On January 22 US president Obama signed his first Executive Order (EO). The order banned torture, directed the CIA to “shut what remains of its network of secret prisons” and ordered “the closing of the Guantanamo detention camp within a year.” Any prisoners remaining after that time will be returned to their home country, released, transferred to a third country, or transferred to another United States detention facility.
The order fulfilled an election promise Obama made during his 2008 presidential campaign, part of his policy of “re-establishing America’s reputation of a country that upholds human rights”.
While the closure of Guantanamo is to be welcomed by everyone who opposes the “war on terror” and its associated human rights abuses, there is mounting evidence that it goes nowhere near far enough.
It still allows the Obama administration to continue many of Bush’s shocking policies, including rendition and the use of the title “enemy combatant” to get around legal conditions on the treatment of prisoners. The order on interrogations for example only applies to US owned or controlled facilities. Torture could still be used by other security forces in Egypt, Morocco and other countries operating on orders from the US.
Obama officials have also asserted in court that prisoners currently held overseas by US forces in Bagram, Afghanistan, have no constitutional right to challenge their detention in US courts.
Guantanamo
More than two months after Obama’s order, conditions for the 240 prisoners in Guantanamo remain the same. Most have not been charged and are stuck in a legal limbo, with no chance of a fair trial.
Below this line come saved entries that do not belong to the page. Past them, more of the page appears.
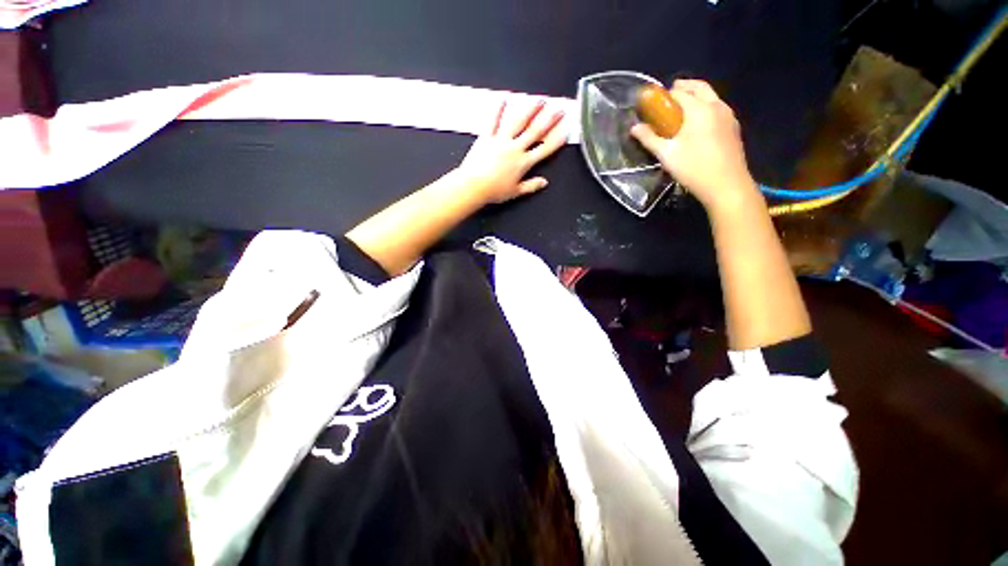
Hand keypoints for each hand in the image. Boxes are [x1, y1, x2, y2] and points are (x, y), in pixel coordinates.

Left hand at [456, 99, 567, 204]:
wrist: (473, 186)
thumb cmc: (493, 191)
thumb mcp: (515, 192)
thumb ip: (531, 186)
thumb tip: (543, 183)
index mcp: (523, 163)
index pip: (544, 149)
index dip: (556, 139)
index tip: (565, 129)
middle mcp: (515, 148)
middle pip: (535, 131)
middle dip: (549, 119)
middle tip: (558, 108)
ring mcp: (501, 140)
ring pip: (518, 122)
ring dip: (529, 110)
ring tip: (539, 100)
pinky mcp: (487, 137)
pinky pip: (493, 121)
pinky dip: (498, 109)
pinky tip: (503, 99)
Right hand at [631, 80, 757, 211]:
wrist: (726, 185)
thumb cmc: (693, 168)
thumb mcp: (666, 154)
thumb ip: (649, 139)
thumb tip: (634, 128)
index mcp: (699, 109)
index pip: (680, 93)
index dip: (665, 95)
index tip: (653, 101)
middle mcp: (716, 106)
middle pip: (700, 87)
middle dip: (684, 87)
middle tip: (670, 95)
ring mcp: (728, 116)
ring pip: (711, 96)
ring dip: (696, 96)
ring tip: (682, 108)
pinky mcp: (733, 127)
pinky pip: (718, 108)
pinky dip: (706, 107)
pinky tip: (698, 123)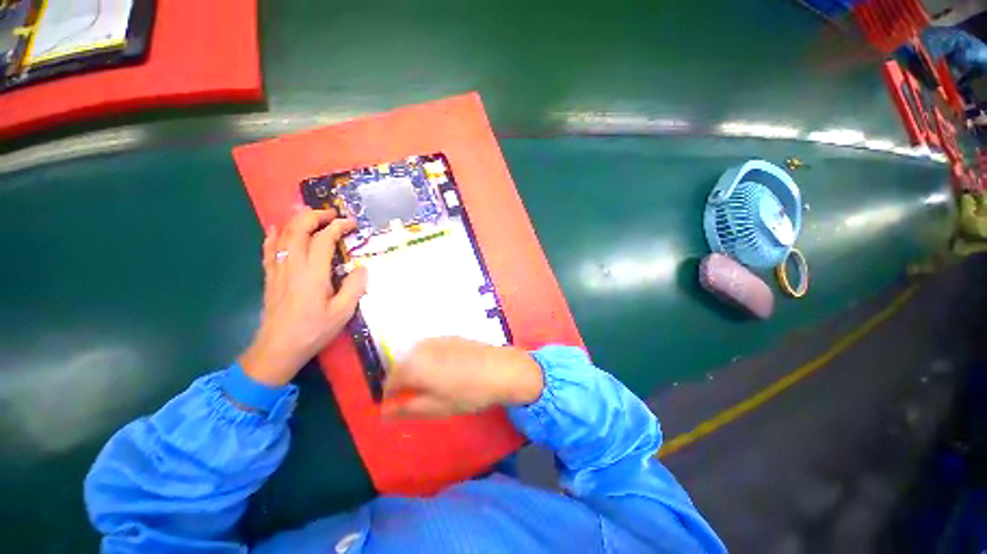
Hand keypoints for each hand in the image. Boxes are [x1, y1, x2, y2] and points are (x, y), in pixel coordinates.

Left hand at [240, 208, 368, 385]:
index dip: (338, 226)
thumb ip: (354, 287)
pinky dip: (275, 234)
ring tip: (313, 217)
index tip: (351, 224)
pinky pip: (269, 248)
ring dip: (298, 221)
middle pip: (299, 228)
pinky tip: (278, 229)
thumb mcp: (343, 312)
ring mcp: (277, 269)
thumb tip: (362, 267)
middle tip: (333, 215)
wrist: (278, 348)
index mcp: (313, 273)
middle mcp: (293, 265)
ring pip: (283, 234)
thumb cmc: (313, 330)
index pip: (324, 239)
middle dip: (316, 216)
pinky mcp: (269, 276)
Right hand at [381, 337, 543, 417]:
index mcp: (413, 365)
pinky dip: (429, 359)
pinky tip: (445, 369)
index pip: (390, 381)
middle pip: (402, 365)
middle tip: (416, 397)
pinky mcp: (450, 336)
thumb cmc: (467, 392)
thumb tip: (385, 412)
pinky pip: (431, 348)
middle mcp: (421, 347)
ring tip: (431, 384)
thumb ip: (407, 408)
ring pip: (416, 355)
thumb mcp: (436, 407)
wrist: (500, 368)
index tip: (397, 407)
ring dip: (416, 369)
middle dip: (403, 381)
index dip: (390, 396)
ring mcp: (437, 339)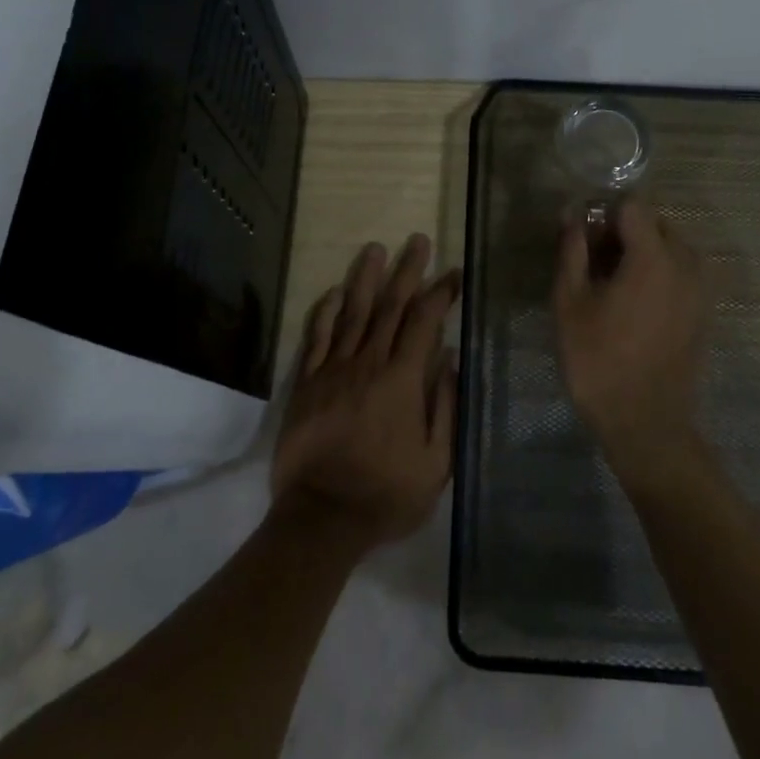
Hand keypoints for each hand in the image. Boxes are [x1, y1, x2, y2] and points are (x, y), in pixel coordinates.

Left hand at [271, 234, 460, 551]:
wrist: (321, 518)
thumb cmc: (386, 494)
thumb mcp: (436, 462)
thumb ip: (445, 406)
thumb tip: (450, 358)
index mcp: (402, 380)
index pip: (424, 321)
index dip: (440, 293)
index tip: (453, 273)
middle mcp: (367, 363)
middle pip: (390, 306)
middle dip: (407, 271)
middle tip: (417, 241)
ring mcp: (332, 370)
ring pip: (352, 313)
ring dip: (366, 278)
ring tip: (375, 249)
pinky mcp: (306, 382)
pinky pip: (316, 337)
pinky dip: (325, 311)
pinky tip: (333, 291)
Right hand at [553, 198, 705, 470]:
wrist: (645, 424)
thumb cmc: (598, 361)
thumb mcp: (569, 303)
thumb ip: (572, 251)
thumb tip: (573, 215)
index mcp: (654, 257)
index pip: (633, 205)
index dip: (604, 213)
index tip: (584, 239)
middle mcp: (686, 264)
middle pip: (655, 223)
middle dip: (623, 231)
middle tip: (592, 263)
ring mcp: (700, 289)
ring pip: (670, 248)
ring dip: (641, 252)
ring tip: (612, 285)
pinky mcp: (703, 312)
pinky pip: (680, 273)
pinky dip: (658, 273)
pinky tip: (633, 305)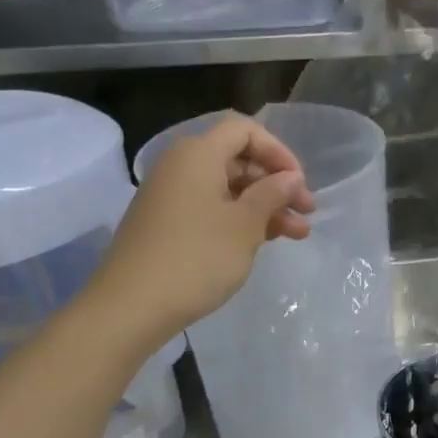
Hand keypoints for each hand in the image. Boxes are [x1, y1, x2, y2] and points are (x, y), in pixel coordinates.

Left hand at [83, 116, 315, 353]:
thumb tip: (290, 177)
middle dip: (276, 184)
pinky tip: (265, 241)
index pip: (244, 130)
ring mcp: (171, 196)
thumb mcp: (245, 224)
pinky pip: (211, 208)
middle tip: (306, 213)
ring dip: (265, 206)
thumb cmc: (197, 258)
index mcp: (198, 155)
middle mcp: (181, 167)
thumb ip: (272, 194)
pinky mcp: (167, 223)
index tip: (299, 183)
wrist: (131, 307)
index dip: (278, 151)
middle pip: (238, 159)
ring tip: (297, 234)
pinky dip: (241, 219)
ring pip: (228, 188)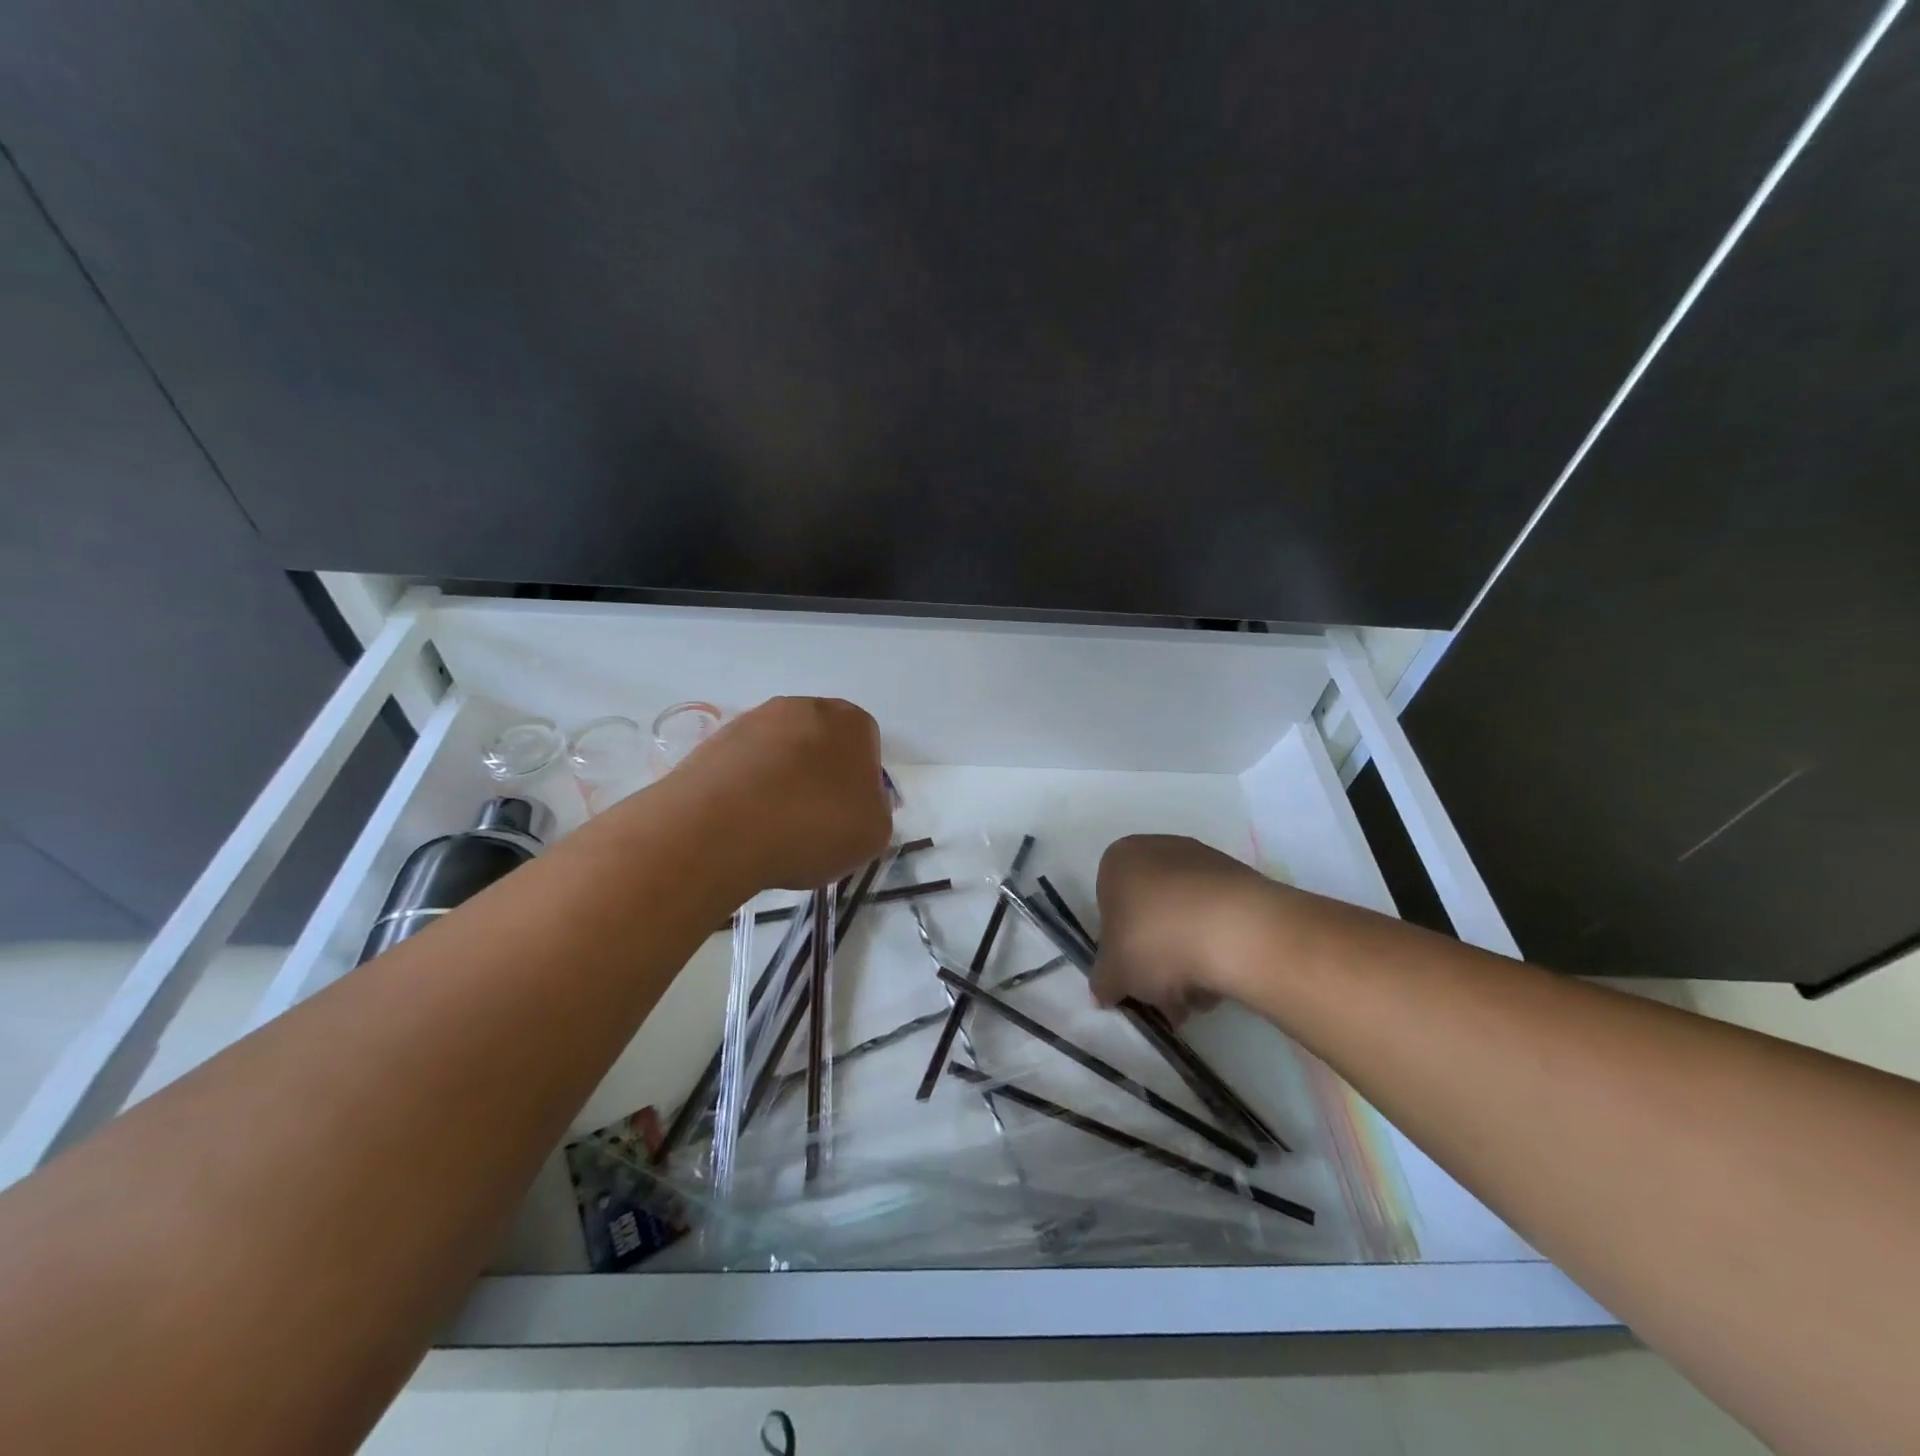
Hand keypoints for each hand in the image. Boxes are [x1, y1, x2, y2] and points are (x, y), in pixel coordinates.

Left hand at [671, 697, 892, 892]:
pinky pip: (743, 765)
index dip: (859, 782)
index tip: (847, 814)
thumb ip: (874, 809)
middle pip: (821, 741)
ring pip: (779, 751)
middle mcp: (804, 707)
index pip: (866, 746)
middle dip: (819, 774)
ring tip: (771, 826)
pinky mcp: (714, 741)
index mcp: (852, 722)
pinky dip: (746, 788)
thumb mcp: (874, 833)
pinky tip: (742, 822)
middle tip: (813, 819)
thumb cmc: (813, 826)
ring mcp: (754, 720)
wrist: (719, 829)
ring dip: (780, 779)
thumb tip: (856, 803)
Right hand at [1091, 834, 1278, 1014]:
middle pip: (1150, 916)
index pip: (1109, 907)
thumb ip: (1103, 982)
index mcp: (1119, 860)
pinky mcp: (1242, 880)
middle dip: (1158, 961)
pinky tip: (1226, 980)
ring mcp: (1204, 861)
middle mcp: (1158, 850)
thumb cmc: (1156, 941)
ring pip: (1185, 920)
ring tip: (1202, 999)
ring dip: (1189, 961)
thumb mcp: (1114, 974)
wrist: (1237, 931)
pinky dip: (1218, 948)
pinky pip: (1218, 919)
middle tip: (1168, 998)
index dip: (1119, 948)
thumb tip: (1105, 991)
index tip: (1133, 977)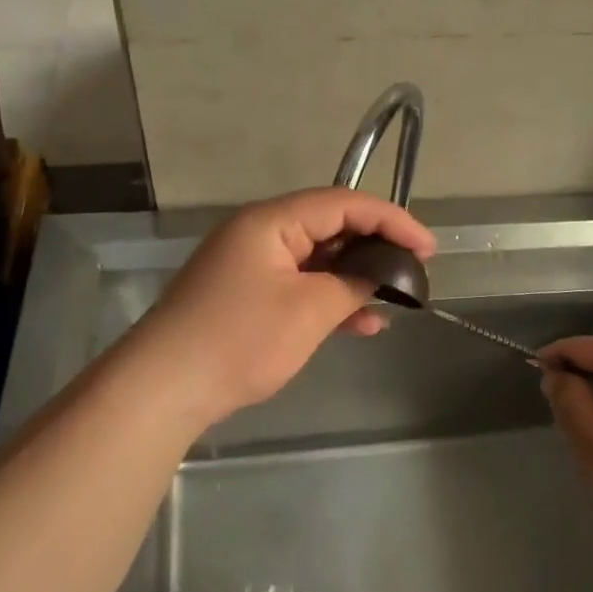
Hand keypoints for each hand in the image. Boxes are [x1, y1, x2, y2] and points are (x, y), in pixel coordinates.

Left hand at [131, 188, 435, 424]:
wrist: (164, 388)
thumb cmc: (240, 339)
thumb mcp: (309, 310)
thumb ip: (353, 283)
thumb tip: (385, 273)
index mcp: (272, 221)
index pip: (344, 203)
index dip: (392, 220)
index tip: (428, 248)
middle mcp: (260, 232)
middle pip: (330, 226)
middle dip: (376, 246)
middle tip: (415, 269)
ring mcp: (251, 265)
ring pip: (317, 259)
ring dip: (356, 276)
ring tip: (395, 297)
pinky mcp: (247, 295)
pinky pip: (299, 285)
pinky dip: (330, 299)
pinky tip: (362, 324)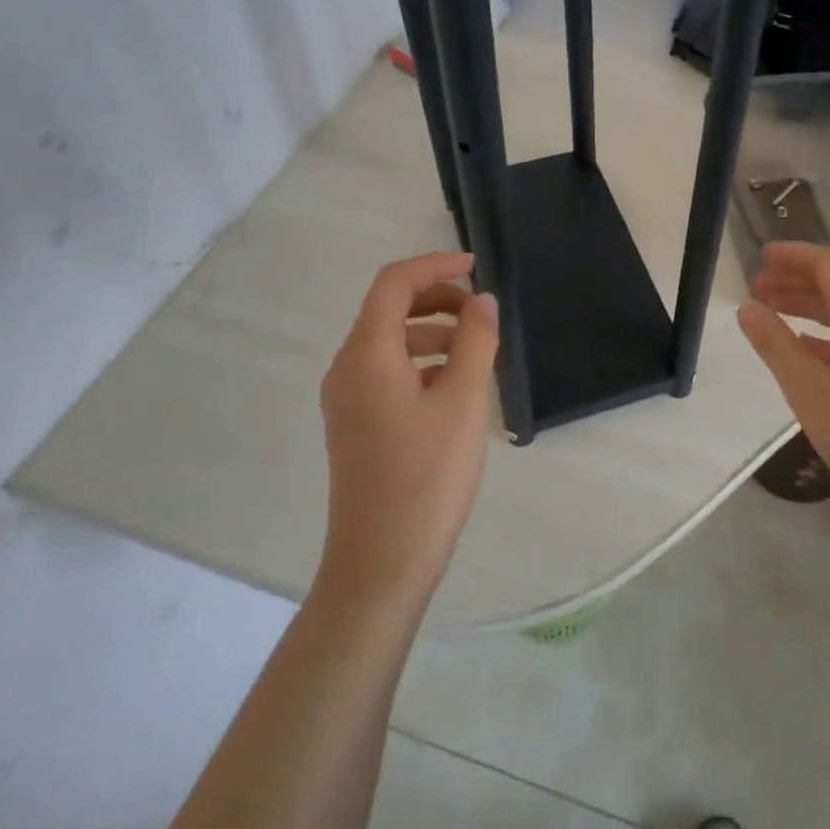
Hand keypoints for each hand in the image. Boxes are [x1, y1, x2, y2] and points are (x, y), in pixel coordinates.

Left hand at [318, 251, 499, 607]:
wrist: (382, 563)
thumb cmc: (426, 477)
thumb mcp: (463, 401)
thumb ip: (475, 341)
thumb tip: (482, 300)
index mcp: (366, 355)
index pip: (393, 284)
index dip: (434, 265)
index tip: (476, 267)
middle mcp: (347, 369)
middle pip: (388, 310)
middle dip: (436, 300)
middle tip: (481, 315)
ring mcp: (347, 399)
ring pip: (389, 342)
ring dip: (432, 332)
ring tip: (476, 354)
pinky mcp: (356, 424)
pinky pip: (387, 372)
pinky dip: (421, 363)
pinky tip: (455, 389)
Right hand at [739, 242, 829, 538]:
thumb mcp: (807, 388)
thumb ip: (775, 343)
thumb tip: (748, 308)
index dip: (795, 255)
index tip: (762, 256)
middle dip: (796, 281)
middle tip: (757, 287)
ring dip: (809, 308)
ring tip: (772, 315)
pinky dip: (825, 335)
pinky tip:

On February 23, the Center for Constitutional Rights (CCR) published a report titled: “Current conditions of confinement at Guantanamo—still in violation of the law.” The report states: “Most are kept in supermax solitary confinement in Camps 5 and 6 or Camp Echo. Treatment is harshly punitive and includes isolation, sensory and sleep deprivation, brutal assaults, forced tube-feeding of hunger strikers, and environmental manipulation that combined gravely impair physical and psychological health and well-being.”
Lawyers working for the CCR state that despite Obama’s order “…conditions at Guantanamo have not improved. They’re unchanged, outrageous, and illegal. Inmates struggle for their sanity and say conditions are like living in a tomb. The Pentagon and Obama administration deny it and describe isolation as greater ‘privacy’ and ‘single-occupancy cells’. Conditions, however, ‘speak for themselves’.”
Bagram Prison
Obama’s policy on imprisonment and torture also fails the test in Afghanistan, where his policy is no different to that of Bush. He believes it is a crucial arena in the “war on terror” and on 17 February announced a troop surge of 17,000 soldiers to help put down the growing insurgency.
Bagram Air Base, the notorious US controlled prison established in 2001, is getting a $60 million upgrade—expanding to hold 1100 prisoners (up from 600), which will include prisoners transferred from CIA “black sites”.
Human rights groups and journalists remain barred from areas within Bagram that are notorious for mistreatment, and these areas will only occasionally be visited by the Red Cross.
The Obama administration’s obscure justification is that Bagram is “a special case in a war theatre”.
Obama and the “war on terror”
The US government has admitted to detaining up to 26,000 people without trial in secret prisons, and around 80,000 have been “through the system” since 2001. The closure of Guantanamo is a response to the years of campaigning of anti-war and civil rights activists.
However, the closure does not mean Obama is moving away from the “war on terror” of the Bush years. It is a symbolic act that gets rid of the focal point of anger at US policies of detention and rendition.
But the Obama Administration has so far stayed silent on the fate of thousands of prisoners being held in the secret CIA run prisons in Eastern Europe, Thailand and other countries.
The limitations of Obama’s order on torture have shocked and disappointed many who looked forward to the end of the Bush regime. A national mobilisation in New York on April 4 is calling for cuts in military spending to address the economic crisis. This type of action, mobilising Obama supporters to push for real reforms, is going to be needed if the new administration is going to be held to account.